Supplied entries:
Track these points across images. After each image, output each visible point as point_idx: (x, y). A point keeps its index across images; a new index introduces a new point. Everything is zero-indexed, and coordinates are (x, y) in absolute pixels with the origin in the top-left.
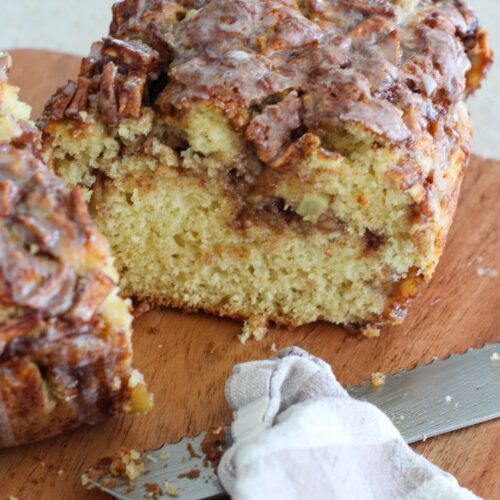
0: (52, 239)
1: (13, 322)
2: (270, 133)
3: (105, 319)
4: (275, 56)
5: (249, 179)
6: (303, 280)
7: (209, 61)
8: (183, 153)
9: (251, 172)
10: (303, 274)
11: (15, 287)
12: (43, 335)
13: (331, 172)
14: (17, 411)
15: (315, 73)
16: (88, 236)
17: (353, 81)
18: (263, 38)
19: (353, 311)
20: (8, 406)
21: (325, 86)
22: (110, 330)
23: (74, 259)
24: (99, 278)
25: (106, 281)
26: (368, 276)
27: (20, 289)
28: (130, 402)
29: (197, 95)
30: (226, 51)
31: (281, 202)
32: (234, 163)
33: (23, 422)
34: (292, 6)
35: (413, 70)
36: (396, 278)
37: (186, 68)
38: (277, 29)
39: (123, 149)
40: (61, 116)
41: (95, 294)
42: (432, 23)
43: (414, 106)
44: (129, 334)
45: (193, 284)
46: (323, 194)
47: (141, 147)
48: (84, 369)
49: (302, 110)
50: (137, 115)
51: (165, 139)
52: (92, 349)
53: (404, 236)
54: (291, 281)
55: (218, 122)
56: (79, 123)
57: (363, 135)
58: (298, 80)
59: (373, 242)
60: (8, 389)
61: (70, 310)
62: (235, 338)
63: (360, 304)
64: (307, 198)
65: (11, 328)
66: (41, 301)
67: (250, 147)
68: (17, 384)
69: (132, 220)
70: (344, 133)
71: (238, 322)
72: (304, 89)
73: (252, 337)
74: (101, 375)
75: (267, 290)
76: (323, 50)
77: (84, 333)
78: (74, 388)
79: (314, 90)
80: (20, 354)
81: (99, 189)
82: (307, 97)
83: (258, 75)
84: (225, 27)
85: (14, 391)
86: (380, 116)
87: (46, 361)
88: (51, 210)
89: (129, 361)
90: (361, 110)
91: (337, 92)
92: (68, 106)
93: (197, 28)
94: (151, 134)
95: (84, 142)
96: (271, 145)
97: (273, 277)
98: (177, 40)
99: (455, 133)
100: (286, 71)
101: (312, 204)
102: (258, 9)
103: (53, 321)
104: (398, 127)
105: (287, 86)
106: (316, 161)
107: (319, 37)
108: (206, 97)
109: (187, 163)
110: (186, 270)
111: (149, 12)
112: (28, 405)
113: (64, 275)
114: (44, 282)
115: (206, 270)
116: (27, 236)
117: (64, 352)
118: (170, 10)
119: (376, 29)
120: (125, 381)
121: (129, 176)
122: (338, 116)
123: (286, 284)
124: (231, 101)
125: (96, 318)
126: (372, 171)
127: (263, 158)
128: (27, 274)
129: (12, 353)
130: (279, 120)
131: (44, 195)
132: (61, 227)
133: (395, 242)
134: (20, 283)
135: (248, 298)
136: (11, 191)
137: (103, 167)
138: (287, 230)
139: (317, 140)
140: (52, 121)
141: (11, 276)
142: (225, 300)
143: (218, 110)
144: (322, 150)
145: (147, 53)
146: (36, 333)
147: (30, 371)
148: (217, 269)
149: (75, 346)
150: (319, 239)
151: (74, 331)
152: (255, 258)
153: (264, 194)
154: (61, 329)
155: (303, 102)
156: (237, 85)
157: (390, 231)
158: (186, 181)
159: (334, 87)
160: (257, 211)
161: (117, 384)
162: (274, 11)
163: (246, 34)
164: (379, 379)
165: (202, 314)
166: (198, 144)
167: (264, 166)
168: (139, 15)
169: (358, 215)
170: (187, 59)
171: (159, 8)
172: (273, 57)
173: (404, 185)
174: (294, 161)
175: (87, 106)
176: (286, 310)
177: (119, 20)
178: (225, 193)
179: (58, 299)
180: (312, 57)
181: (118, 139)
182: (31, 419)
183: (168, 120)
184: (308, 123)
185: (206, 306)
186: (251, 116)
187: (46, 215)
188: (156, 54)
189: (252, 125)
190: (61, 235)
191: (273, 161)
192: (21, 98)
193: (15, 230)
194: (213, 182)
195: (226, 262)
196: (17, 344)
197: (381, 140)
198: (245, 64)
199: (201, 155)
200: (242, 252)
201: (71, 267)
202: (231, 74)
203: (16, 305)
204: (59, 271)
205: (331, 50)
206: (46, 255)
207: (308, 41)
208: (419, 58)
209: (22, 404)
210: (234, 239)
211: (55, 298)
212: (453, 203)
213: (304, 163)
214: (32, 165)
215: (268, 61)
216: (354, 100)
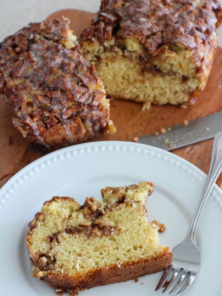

Required work: Only the lines above starting with the one with "199: (201, 155)" and going through the one with "215: (268, 61)" are to be copied, word for word and with both ends kept.

Task response:
199: (201, 155)
200: (242, 252)
201: (71, 267)
202: (231, 74)
203: (16, 305)
204: (59, 271)
205: (331, 50)
206: (46, 255)
207: (308, 41)
208: (419, 58)
209: (22, 404)
210: (234, 239)
211: (55, 298)
212: (453, 203)
213: (304, 163)
214: (32, 165)
215: (268, 61)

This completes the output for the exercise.